There are countless hours of dashcam footage from cars all over the world. Some of it records aliens, meteors, space launches, ghosts and most importantly: car crashes. Car crashes scare the hell out of me; like most people, realistically. I’ve been in a few accidents but very few actual crashes, to which I know I am quite fortunate but my anxiety around cars has stemmed from a pretty nasty accident I got into when I was just starting to drive. I’ve never felt entirely safe or secure in the car, especially if I’m driving; it’s still one of my least favorite things to do. I much rather be a passenger and let someone else do the driving. I never found it freeing, relaxing or anything; it’s always been a chore to take up with a sacred solidarity because as someone operating a car, you are in fact in control of a two-ton death cage careening at high speed. When I was in driver’s education, the deadly aspect of driving was really hammered home and that’s a fear I’ve taken with me some 15 years later. And to be perfectly honest, dash cam culture is a fascinating look into people who trust no one (valid) and record everything; sparking some interesting conversations about surveillance culture, consent to be filmed and just what is one to do with literal hours of footage.
But in my hunt for content that I rarely need to engage with as a means to minimize distractions in a world full of them, I’ve found dashcam footage from car crashes, brake checks, road ragers and more and; well, let’s talk about it.
Car crashes are horrifying but much like train crashes; it’s hard to look away. A mangle of metal, a tangle of tires, a barrage of bumpers. It’s all a horrid and profane symphony and honestly, some of them are just beautiful. The force required to turn a car into a crushed soda can is immense but also can be so random. I’ve watched hours of crash content and the things that have caused accidents are vast and capricious: just like the things that can endanger real human life as well.
I noticed something odd, though, when I would watch these crashes often during hours-long segments as some means of horrible crunching white noise: I would relax. My body would ease, sag into the sofa, I would become at ease and let out a held breath. I could finally be rid of the tension held in my shoulders and just let a small wave of endorphins and calm crash over me. I could finally relax and it immediately caused a dissonant type of concern for my brain chemistry and my sanity once I came back to my senses. When I realized that such a thought process was not only not normal but also a little worrying, I started to examine just what about literal disasters was so damn soothing to my anxious brain. And that was the key; there it was: my anxious brain.

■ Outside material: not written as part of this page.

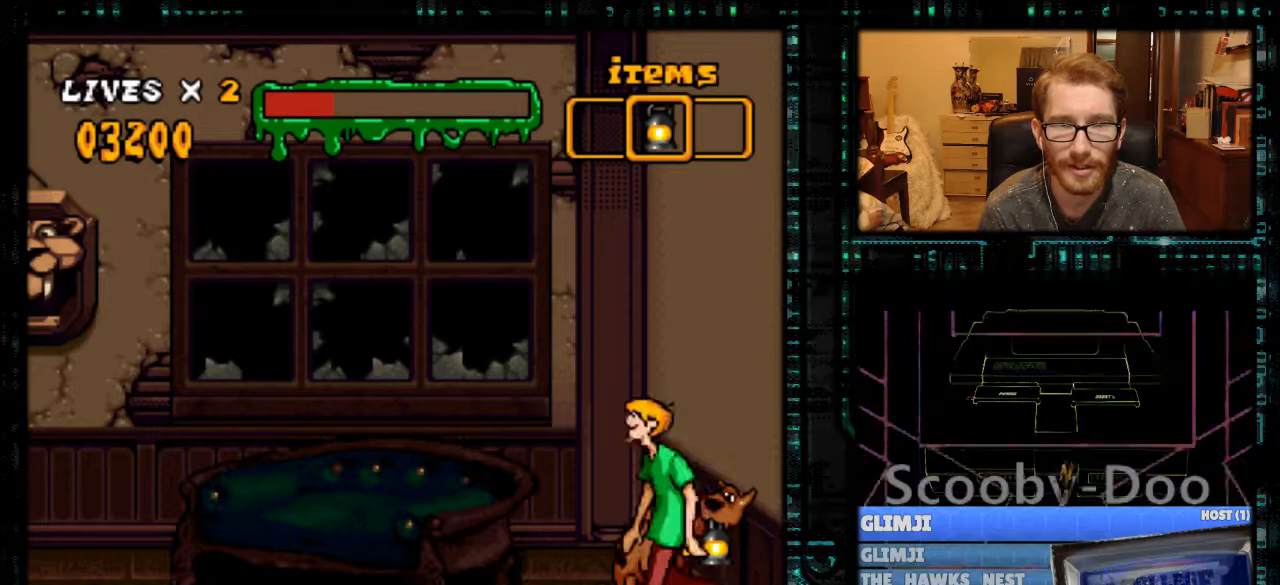
{"buttons": ["X", "DPAD_LEFT"], "events": []}
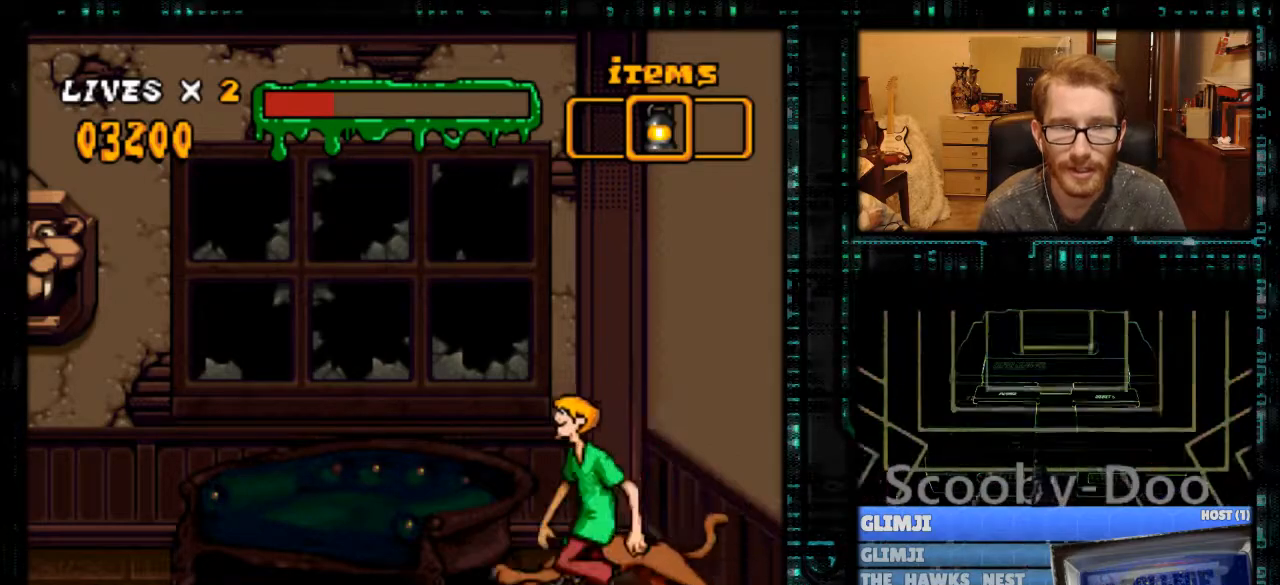
{"buttons": ["X", "DPAD_LEFT"], "events": []}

Anxiety is a perversion of the brain’s typical defense system and desire to shield our flesh prisons from danger. The world is a scary place and if you think of our ancient ancestors, the upright apes, they were surrounded by threats to their lives from literal giant eagles to sabertooth cats and direwolves. Being anxious and weary of the world around them was a vital aspect to survival; it was the unwise that ran ahead into the option field that got yoinked out of existence by a giant bird. Anxiety is a fear of the unknown in every facet of the word and a sense of dread about a threat that one cannot see or feel yet. It’s being on edge about the car that could hit you or the person that could kidnap you. It’s the call that might be about the death of yet another family member or the fear that one mistake at work will end your entire career and leave you homeless and destitute. That’s what it’s like living with anxiety; it’s all build up with no climax, it’s constantly living on a razor’s edge waiting to finally fall and never actually falling.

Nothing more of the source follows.